**Brano estratto:**
________________________________________
Se anche osservassimo l'accensione delle lampadine da un qualsiasi altro
riferimento inerziale si otterra' che i due punti in cui avvengono le
accensioni distano d e l'intervallo di tempo fra le due accensioni sara' dt.
d e dt saranno comunque legati dalla relazione dt^2-d^2=(tB-tA)^2-(xB-xA)^2.
In questo senso lo spazio-tempo e' assoluto: l'intervallo di tempo dt fra
due eventi (accensione della prima lampadina e accensione della seconda) non
e' invariante (cambia al cambiare del riferimento), l' "intervallo di
spazio" d fra due eventi (la distanza fra il punto in cui avviene uno e il
punto in cui avviene l'altro) non e' invariante (cioe' anche quello dipende
dal riferimento), ma l'intervallo di spazio-tempo dt^2-d^2 e' invariante: in
ogni riferimento inerziale si osservera' sempre lo stesso intervallo.
________________________________________
**Dati estratti:**
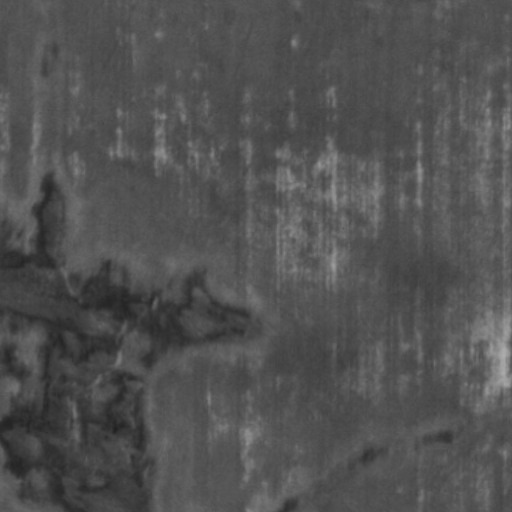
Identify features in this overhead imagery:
crop: (256, 256)
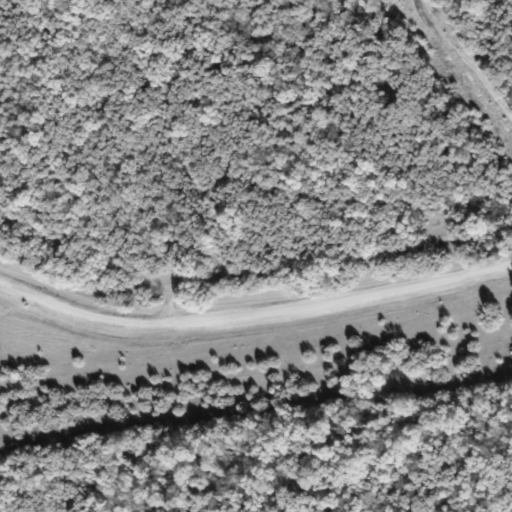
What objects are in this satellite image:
road: (461, 68)
road: (254, 303)
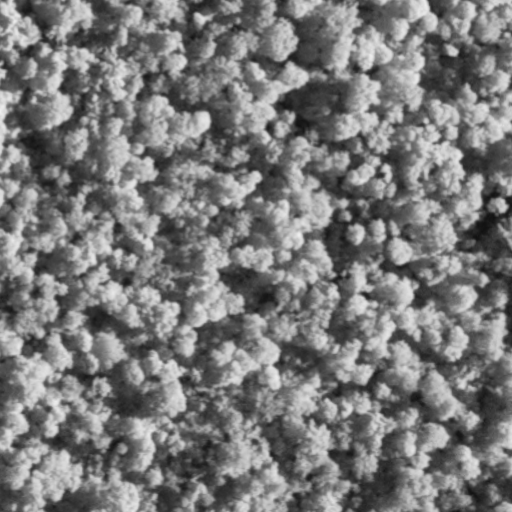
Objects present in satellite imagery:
park: (256, 255)
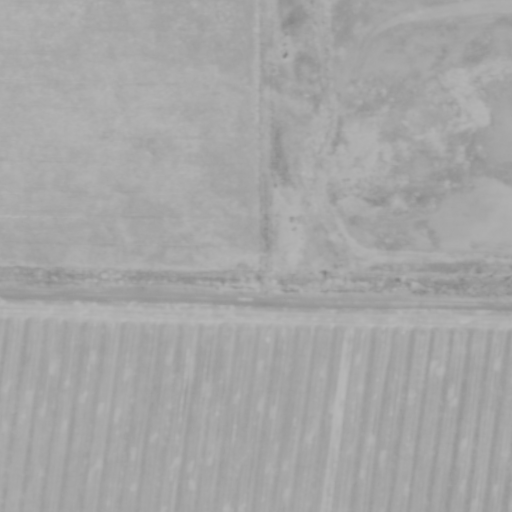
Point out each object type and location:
crop: (216, 296)
road: (293, 327)
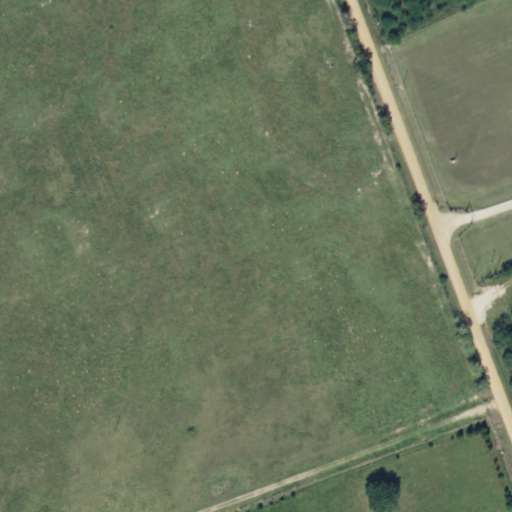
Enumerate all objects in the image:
road: (472, 209)
road: (429, 217)
road: (488, 294)
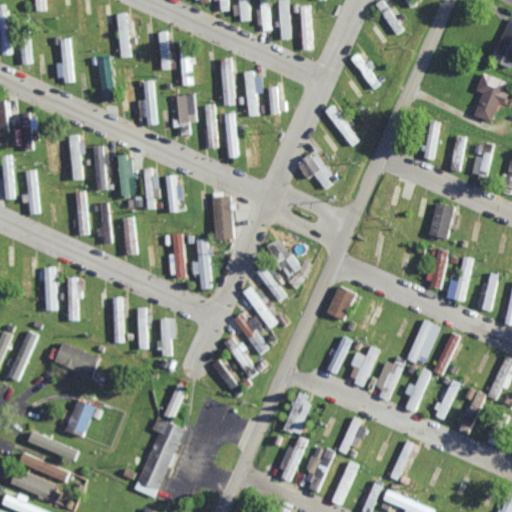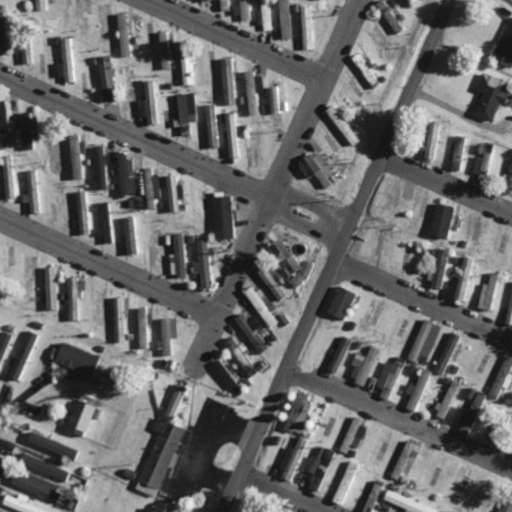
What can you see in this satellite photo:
building: (325, 4)
building: (41, 5)
building: (45, 5)
building: (227, 5)
building: (244, 9)
building: (268, 16)
building: (82, 17)
building: (289, 19)
building: (398, 21)
building: (311, 27)
building: (10, 32)
building: (128, 34)
road: (239, 38)
building: (507, 49)
building: (169, 50)
building: (32, 54)
building: (70, 61)
building: (190, 63)
building: (371, 71)
building: (110, 78)
building: (231, 81)
building: (133, 89)
building: (257, 92)
building: (496, 96)
building: (151, 103)
building: (153, 103)
building: (278, 104)
building: (191, 108)
building: (7, 115)
building: (214, 125)
building: (348, 125)
building: (33, 130)
building: (235, 134)
building: (22, 137)
building: (437, 143)
building: (257, 148)
road: (175, 151)
building: (463, 152)
building: (56, 158)
building: (81, 158)
building: (488, 162)
building: (104, 167)
building: (322, 169)
building: (126, 174)
building: (131, 175)
building: (12, 177)
road: (449, 178)
road: (275, 179)
building: (154, 188)
building: (36, 192)
building: (180, 192)
building: (177, 193)
building: (139, 203)
building: (86, 212)
building: (82, 214)
building: (227, 217)
building: (447, 220)
building: (107, 222)
building: (132, 234)
building: (134, 236)
building: (159, 246)
building: (180, 253)
road: (337, 256)
building: (295, 262)
building: (208, 263)
road: (107, 265)
building: (443, 270)
building: (466, 281)
building: (277, 283)
building: (55, 288)
building: (493, 293)
building: (76, 298)
building: (73, 299)
building: (347, 302)
road: (422, 303)
building: (265, 307)
building: (373, 314)
building: (511, 316)
building: (121, 319)
building: (511, 319)
building: (147, 328)
building: (171, 336)
building: (428, 342)
building: (6, 347)
building: (451, 352)
building: (344, 354)
building: (27, 355)
building: (82, 359)
building: (367, 365)
building: (367, 367)
building: (392, 380)
building: (419, 390)
building: (421, 391)
building: (180, 400)
building: (472, 412)
building: (303, 414)
building: (84, 418)
road: (398, 420)
building: (355, 434)
building: (351, 435)
building: (58, 446)
building: (164, 456)
building: (296, 459)
building: (319, 459)
building: (404, 459)
building: (406, 459)
building: (323, 473)
building: (349, 482)
building: (346, 484)
building: (38, 487)
road: (279, 493)
building: (377, 497)
building: (405, 501)
building: (23, 503)
building: (509, 505)
building: (153, 510)
building: (3, 511)
building: (281, 511)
________________________________________
**Cose da fare:**
a – Per favore, traduci in inglese questa frase del brano sullo spazio-tempo: "d e dt saranno comunque legati dalla relazione dt^2-d^2=(tB-tA)^2-(xB-xA)^2."
b – Prosegui il brano sullo spazio-tempo partendo dopo la sua ultima frase.

**Risposte per attività:**
a – In any case, d and dt will be linked by the relation dt^2-d^2=(tB-tA)^2-(xB-xA)^2.

b –
> RELATIVITA' SPECIALE
> intervallo ds^2 = .... non e' invariante, ma determinato dalla
distribuzione
> di massa. (ovviamente velocita' luce rimane costante)

Qua immagino proprio tu volessi dire relativita' generale (non speciale),
pero' non so dirti proprio niente a tale proposito.

Ciao.
-- 
Bruno Cocciaro
--- Li portammo sull'orlo del baratro e ordinammo loro di volare.
--- Resistevano. Volate, dicemmo. Continuavano a opporre resistenza.
--- Li spingemmo oltre il bordo. E volarono. (G. Apollinaire)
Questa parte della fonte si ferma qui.